I use That blank with my high end pens, and I most say that there is more than one technique in his casting.  Not only is the disiered scrolling is suspended in the blank, but there is coloring and the use of gold foil.  I would love to learn to use the gold foil in my casting.
I always include credit to Jeff Powell (Master scroller) in the card I hand out with my pens


----------



## scjohnson243 (Sep 8, 2014)

Thanks Jim - I cant imagine having the talent to do that on a scroll saw!!!

Thank you for the information - I still have this blank sitting my my blank drawer, scared to death to use it because I dont want to mess it up!

I read that on his description, but didn't know if other people are doing it in a different way... anyway - its impressive work!


----------



## Rlewisrlou666 (Nov 1, 2014)

Just a thought and to add to what has been asked but if you turned a clear epoxy/resin/acrylic blank, 

Could you add a printed image inside the blank before inserting the pen mechanism?

Ryan


----------



## KenV (Nov 1, 2014)

Rlewisrlou666 said:


> Just a thought and to add to what has been asked but if you turned a clear epoxy/resin/acrylic blank,
> 
> Could you add a printed image inside the blank before inserting the pen mechanism?
> 
> Ryan




Ryan -- there are several who put images on paper labels which are applied to the brass tubes and then cast in clear resin.   The images are generally ink jet in colors, fixed, and cast.  

That is probably easier than inserting and has the strength of the brass tube behind the image.  

You can do it that way, but it sounds like a "ship in a bottle" kind of work.


----------



## KenV (Nov 1, 2014)

Steven -- Jeff Powell wrote an article for a magazine about 4-6 years ago which detailed the processes he was using.   He also uses CNC techniques to prepare some of his blanks.  

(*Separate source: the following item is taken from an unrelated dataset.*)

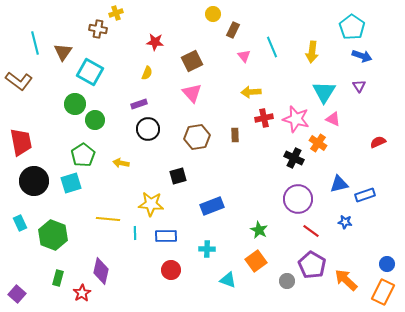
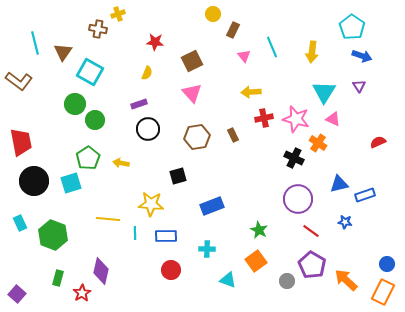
yellow cross at (116, 13): moved 2 px right, 1 px down
brown rectangle at (235, 135): moved 2 px left; rotated 24 degrees counterclockwise
green pentagon at (83, 155): moved 5 px right, 3 px down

Jeff has magazine articles available on his web site -  Google Master Scroller


----------



## Rlewisrlou666 (Nov 2, 2014)

Thanks for the advice Ken,


----------



## John hunter (Nov 12, 2014)

I have been developing techniques using the "ship in a bottle" mentioned by Ken in a previous post. I use adhesive photographic paper on which I print an image(s) via MS Publisher and then cast the decorated brass tube in clear resin. If I can work out how, I will post some of my creations on this site and then all I have to do is work out how to get back into this thread.

cheers

John


----------